Eine CD-Rom kann wegen des geringen Preises von einer Forschergruppe, Bibliothek oder einem Sammler relativ leicht angekauft und außerhalb der ÖNB studiert werden. Sie besteht aus der vollständigen Handschrift nebst einer kodikologischen und kunsthistorischen Einführung (bei der "Nummer 1" von Andreas Fingernagel) mit zusätzlichem Bildmaterial. Ein Index der Textanfänge und ein Kommentar zum Buchschmuck erleichtern die Arbeit des modernen Forschers bedeutend. Denn so manche bildliche Darstellung, die früher Allgemeingut war, wird heute kaum mehr ohne umständliche Recherche verstanden. Weiters können die Bilder durch benutzerfreundliche Optionen wie Vergrößerung, Erstellung von Ausschnitten, Vermessung von Details direkt am Bildschirm bearbeitet, die Helligkeitswerte und der Kontrast korrigiert und schließlich in einem "Notizblock" mit eigenen Kommentaren versehen werden.
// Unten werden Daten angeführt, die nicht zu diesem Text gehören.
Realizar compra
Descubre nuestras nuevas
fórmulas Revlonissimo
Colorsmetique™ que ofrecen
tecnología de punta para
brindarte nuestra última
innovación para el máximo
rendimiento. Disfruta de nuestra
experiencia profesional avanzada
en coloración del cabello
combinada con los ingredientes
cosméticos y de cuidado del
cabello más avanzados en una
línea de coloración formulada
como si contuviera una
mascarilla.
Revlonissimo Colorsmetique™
Handtaschen-Bibel Das Projekt, das der ÖNB eine internationale Vorreiterrolle sichert, wurde mit dem schlichten Titel "Codices Manuscripti CD 1" begonnen.

Leicht gemacht haben es sich die Wissenschaftler und der Verlag Brüder Hollinek damit nicht, denn "Versuchskaninchen" ist die zweibändige, rund 500 Blätter (also 1.000 Seiten) starke "Admonter Riesenbibel". Die großformatige Handschrift mit den Ausmaßen 56x41 Zentimeter wurde um die Mitte des 12. Jahrhunderts wahrscheinlich in Salzburg - zu jener Zeit bedeutendes Zentrum romanischer Miniaturenkunst - nach italienischem Vorbild hergestellt. Mit Hilfe moderner Technik wurde sie nun zu einer "Riesenbibel für die Handtasche".

Über 100 Rankeninitialen und rund 50 Miniaturen zieren diese häufig gebrauchte Voll-Bibel. Um die 1.000 Seiten auf einer einzigen statt auf vier CD-Roms unterbringen zu können, mußte der Verlag eine starke Daten-Kompression durchführen.

Auf einen "kommerziellen Erfolg" der 8.000 Schilling teuren Scheibe, die ab Mitte Februar auf dem Markt sein wird, hofft jedenfalls Bibliotheksdirektor Marte und Verleger Richard Hollinek. Denn dann könnten weitere Handschriften, die "Informationsträger und Kunstobjekt zugleich sind", so Marte lapidar, einer größeren Leserschaft zugänglich gemacht werden.

Die kostbaren, zum Teil reich verzierten Originalwerke sind durch übermäßige Benützung, Exposition, schädliche Umwelteinflüsse (wozu Schwankungen von Temperatur und Luftfeuchtigkeit bei schlechter Lagerung ebenso gehören wie der Einfluß von Schadstoffen) stark gefährdet und könnten deshalb einer wachsenden Leserschaft kaum unbeschadet standhalten. Aus diesem Grunde sollen in Hinkunft Handschriften, die von kulturhistorischem Interesse und somit besonders schützenswert sind und außerdem einem größeren Kreis von Forschern zugänglich gemacht werden sollen, auf diesen modernen Datenträger gebannt werden, erläuterte der zuständige Sammlungsdirektor Ernst Gamillscheg.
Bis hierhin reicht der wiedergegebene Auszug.